For this post, I'm enclosing photos of a painting that bears the seal of Min Zhen. I'm enclosing one photo of the whole work, and one of the text / seal that is at the top left of the work.
I have a few questions about this work.
One, what does the accompanying text read? I've tried various tools but my untrained eyes find it very difficult to input the stylized calligraphic text.
Two, the painting appears to be a watercolor on paper, but what is going on with the very frayed edges? Is the paper glued onto some kind of Canvas backing? It seems somewhat similar to the example at the Cleveland Museum of Art (linked), except the piece I've got has extremely frayed edges instead of nicely woven material that surrounds the paper.
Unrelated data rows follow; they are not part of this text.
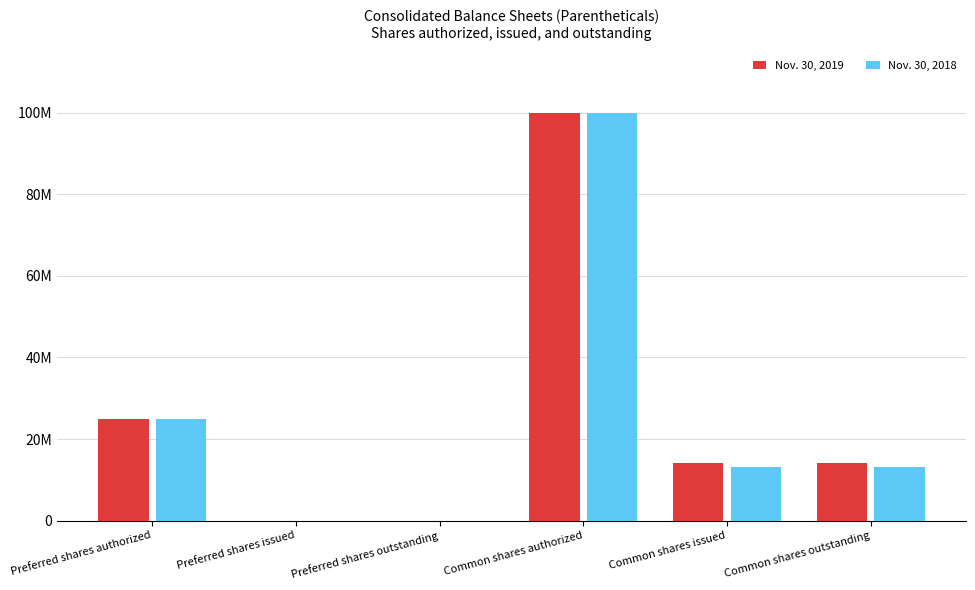

Which category has the lowest value across all series?

Preferred shares issued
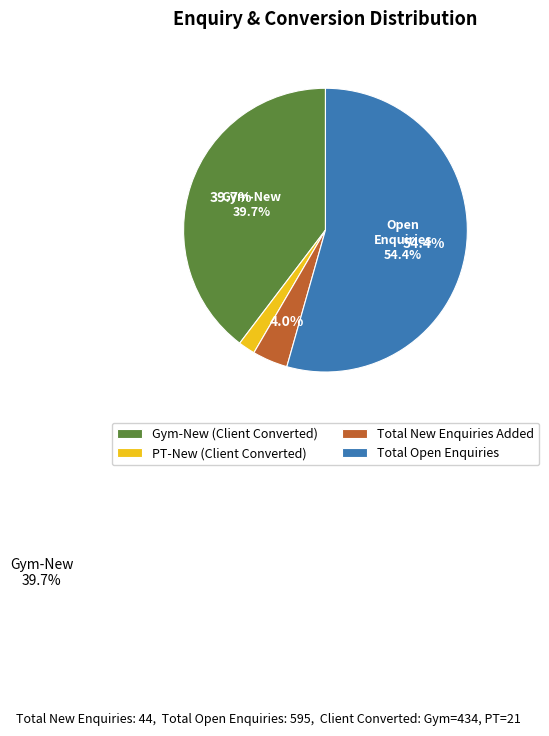

True or false: Total Open Enquiries accounts for 54% of the total.

True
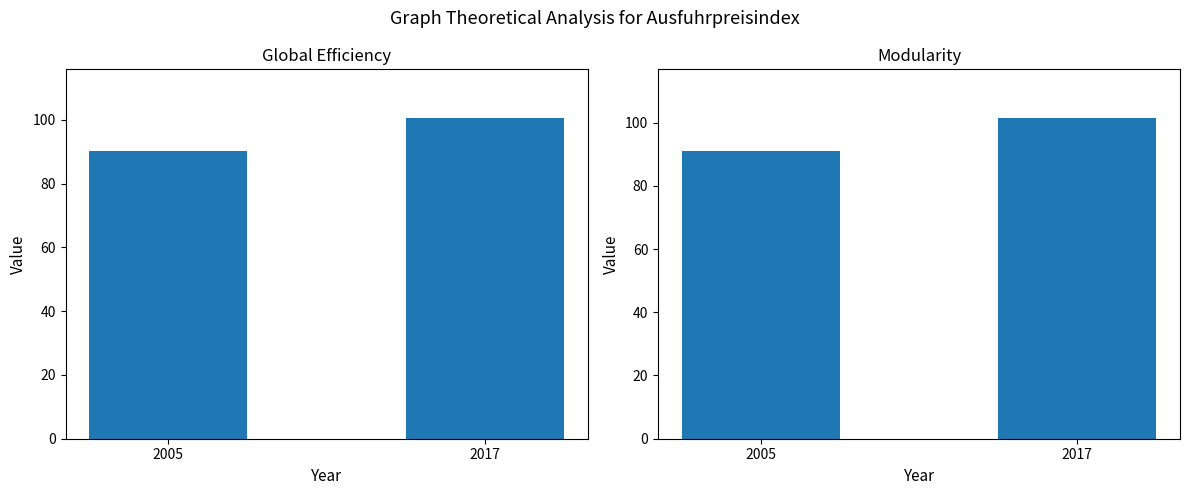

What is the total value across all series at 2017?

202.3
Three, is there any chance it's actually real? There are a few factors that, to me, imply it may not be. The first of which is that it just seems extremely unlikely that I would randomly find a real 18th century piece of art at a thrift store. Second, Min Zhen was known for painting portraits, and this is a landscape. A Google search for landscapes by Min Zhen, though, does reveal that he painted those as well (with an identical seal to what's seen here -- see the linked photo from a piece at the Cleveland Museum of Art). Three, it seems odd that the only seal present is that of Min Zhen. There are no collector seals or any other seals. I've certainly not looked at all the Min Zhen holdings in all the collections, but in my searching I've not seen any pieces in museums or elsewhere that don't have at least one other seal on them.